Lessons learned from landmark trials of type 2 diabetes mellitus and potential applications to clinical practice.

Postgrad Med

Mount Sinai Diabetes Center, Mount Sinai Medical Center, 1200 5th Ave, Box 1616, New York, NY 10029, USA.

Published: May 2003

Landmark studies have demonstrated that diabetes is a significant risk factor for cardiovascular disease and mortality. Strong relationships exist between insulin resistance/hyperglycemia and mortality, microvascular complications, and cardiovascular complications. Lipid abnormalities frequently associated with type 2 diabetes and insulin resistance include low high-density lipoprotein cholesterol (HDL-C) and elevated triglyceride levels. Lowering low-density lipoprotein cholesterol levels has been shown to improve the prognosis of patients with diabetes, and increasing HDL-C levels will significantly reduce the incidence of major coronary events.

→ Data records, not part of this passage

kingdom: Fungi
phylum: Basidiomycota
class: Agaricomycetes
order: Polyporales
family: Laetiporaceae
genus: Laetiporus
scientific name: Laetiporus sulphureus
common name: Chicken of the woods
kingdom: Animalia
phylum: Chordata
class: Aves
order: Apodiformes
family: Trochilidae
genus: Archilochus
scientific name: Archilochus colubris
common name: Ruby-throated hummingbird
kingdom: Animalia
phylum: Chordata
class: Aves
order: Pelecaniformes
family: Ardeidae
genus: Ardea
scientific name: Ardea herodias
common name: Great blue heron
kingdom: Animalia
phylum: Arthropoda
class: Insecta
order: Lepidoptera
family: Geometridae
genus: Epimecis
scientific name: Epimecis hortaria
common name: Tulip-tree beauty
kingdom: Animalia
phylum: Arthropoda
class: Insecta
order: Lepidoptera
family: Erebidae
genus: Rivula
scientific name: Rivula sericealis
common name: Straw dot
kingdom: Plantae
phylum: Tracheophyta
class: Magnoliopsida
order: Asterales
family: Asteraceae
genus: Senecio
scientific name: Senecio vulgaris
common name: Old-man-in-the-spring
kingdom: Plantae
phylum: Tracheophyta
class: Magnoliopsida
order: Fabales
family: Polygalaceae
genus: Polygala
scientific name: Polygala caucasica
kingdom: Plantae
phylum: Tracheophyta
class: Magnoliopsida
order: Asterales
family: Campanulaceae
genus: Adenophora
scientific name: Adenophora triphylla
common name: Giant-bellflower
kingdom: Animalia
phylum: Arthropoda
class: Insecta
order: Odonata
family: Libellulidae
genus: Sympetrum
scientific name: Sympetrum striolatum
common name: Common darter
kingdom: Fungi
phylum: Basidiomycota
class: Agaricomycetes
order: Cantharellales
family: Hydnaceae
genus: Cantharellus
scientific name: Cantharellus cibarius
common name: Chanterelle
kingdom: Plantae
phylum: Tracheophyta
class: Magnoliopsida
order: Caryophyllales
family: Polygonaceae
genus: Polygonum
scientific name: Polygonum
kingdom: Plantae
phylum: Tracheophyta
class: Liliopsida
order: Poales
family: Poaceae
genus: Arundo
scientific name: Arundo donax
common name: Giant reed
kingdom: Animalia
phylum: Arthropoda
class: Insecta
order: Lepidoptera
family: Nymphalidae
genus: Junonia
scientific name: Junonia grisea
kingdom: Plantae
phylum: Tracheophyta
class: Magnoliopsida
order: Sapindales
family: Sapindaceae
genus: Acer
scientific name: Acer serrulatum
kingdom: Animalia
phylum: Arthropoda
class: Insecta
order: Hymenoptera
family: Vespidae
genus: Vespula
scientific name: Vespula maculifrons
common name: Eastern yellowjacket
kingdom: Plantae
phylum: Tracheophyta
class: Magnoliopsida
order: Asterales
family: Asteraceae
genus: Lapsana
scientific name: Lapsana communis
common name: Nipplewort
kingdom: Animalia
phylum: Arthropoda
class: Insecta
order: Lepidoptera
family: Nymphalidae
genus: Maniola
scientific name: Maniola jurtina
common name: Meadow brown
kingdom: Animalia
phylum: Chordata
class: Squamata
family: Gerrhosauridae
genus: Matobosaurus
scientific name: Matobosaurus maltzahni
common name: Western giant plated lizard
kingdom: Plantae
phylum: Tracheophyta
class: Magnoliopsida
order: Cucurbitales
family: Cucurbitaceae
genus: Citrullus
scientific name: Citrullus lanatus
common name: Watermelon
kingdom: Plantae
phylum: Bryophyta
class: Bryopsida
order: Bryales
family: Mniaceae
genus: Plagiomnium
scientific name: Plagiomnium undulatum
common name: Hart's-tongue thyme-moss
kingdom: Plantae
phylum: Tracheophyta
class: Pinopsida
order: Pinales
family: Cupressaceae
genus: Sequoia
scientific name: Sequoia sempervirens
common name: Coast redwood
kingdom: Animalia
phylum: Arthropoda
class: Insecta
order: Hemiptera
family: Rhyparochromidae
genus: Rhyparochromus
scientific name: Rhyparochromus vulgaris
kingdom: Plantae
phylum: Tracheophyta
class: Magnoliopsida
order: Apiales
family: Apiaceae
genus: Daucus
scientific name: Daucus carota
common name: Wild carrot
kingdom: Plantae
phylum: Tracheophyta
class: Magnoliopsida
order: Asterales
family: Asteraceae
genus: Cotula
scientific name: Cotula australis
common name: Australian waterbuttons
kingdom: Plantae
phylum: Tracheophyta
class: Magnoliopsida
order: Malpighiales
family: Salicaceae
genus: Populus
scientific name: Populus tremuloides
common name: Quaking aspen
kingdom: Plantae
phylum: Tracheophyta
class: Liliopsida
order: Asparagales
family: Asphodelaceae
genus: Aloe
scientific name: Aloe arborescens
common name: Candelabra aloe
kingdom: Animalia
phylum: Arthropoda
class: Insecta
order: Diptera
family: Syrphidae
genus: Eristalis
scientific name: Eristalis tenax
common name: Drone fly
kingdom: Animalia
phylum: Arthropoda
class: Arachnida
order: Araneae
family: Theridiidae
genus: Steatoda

Higher levels of insulin sensitivity are associated with thinner intimal-medial thickness of the carotid artery, which indicates less atherosclerosis. Thiazolidinediones increase insulin sensitivity, decrease intimal-medial thickness, and appear to have inhibitory effects on the progression of atherosclerotic lesions. It is hoped that by preventing the onset of diabetes in high-risk individuals--and improving insulin sensitivity with lifestyle changes or pharmacologic treatment--the profound complications of type 2 diabetes will be prevented or delayed, as well.